A declaração da agência continuou: “Anúncios periódicos de cidadãos de que a bomba pode ter sido localizada provocaram mobilizações de funcionários do governo dos EUA, desviando-os de responsabilidades mais urgentes de segurança nacional e saúde pública. Como tal, o DOE não incentiva buscas privadas pelo dispositivo.”

Schwartz acha que a única maneira de encontrar a arma é por acaso ou se uma forte tempestade a desenterrar.

“Não direi que está perdido há séculos porque não acho que esteja”, disse ele, mas “muitas pessoas o procuraram por tanto tempo usando equipamentos bastante sofisticados e não o encontraram”.

Um acidente entre muitos

Menos de um mês depois que Richardson descartou a bomba Tybee, outro B-47 lançou acidentalmente uma arma nuclear na Carolina do Sul. Não continha plutônio, mas deixou uma cratera de 15 metros no quintal de uma família. Alguns membros da família tiveram ferimentos leves, mas todos sobreviveram.

Desde 1950, os militares dos EUA estiveram envolvidos em 32 incidentes de “flechas quebradas”, onde perderam ou largaram armas nucleares ou outros problemas, como incêndios, estiveram envolvidos.

Em seu livro “Comando e Controle”, Eric Schlosser escreveu que em 1957 os aviões da Força Aérea lançaram involuntariamente uma arma nuclear uma vez a cada 320 voos. Juntamente com a elevada taxa de quedas de bombardeiros B-52, havia potencial para cerca de 19 incidentes envolvendo armas nucleares a cada ano.

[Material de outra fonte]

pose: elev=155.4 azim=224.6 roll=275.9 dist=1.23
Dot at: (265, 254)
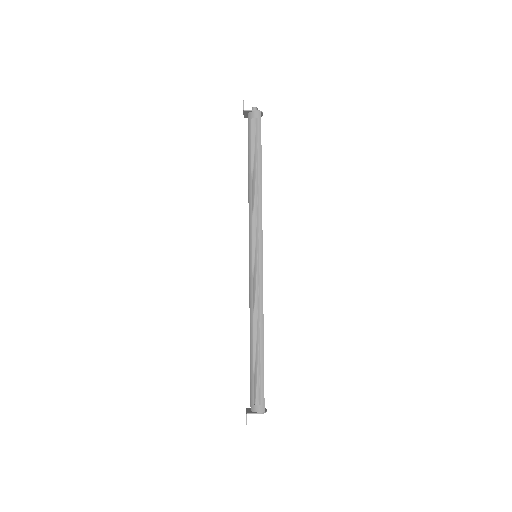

Entre 1960 e 1968, os militares dos EUA mantiveram jatos armados com armas nucleares prontos para o caso de um ataque nuclear surpresa. Uma série de quase acidentes e graves acidentes com armas nucleares fizeram com que a Força Aérea encerrasse o programa.

“Não creio que vamos voltar aos velhos tempos de colocar as nossas armas nucleares nos aviões”, disse Schwartz.

(Em 2007, um bombardeiro B-52 foi acidentalmente carregado com seis mísseis de cruzeiro transportando ogivas nucleares e transportado sem precauções de segurança, um erro que levaria à demissão do secretário e do chefe do Estado-Maior da Força Aérea.)

Mas Schwartz acredita que incidentes como o de Tybee – quer contivesse ou não plutônio – podem lembrar as pessoas dos erros causados ​​pelos desastres nucleares.

“Ter tantos acidentes e não ter uma arma detonada acidentalmente não é apenas sorte. É também uma boa engenharia”, disse ele. “Mas também tivemos uma sorte incrível.”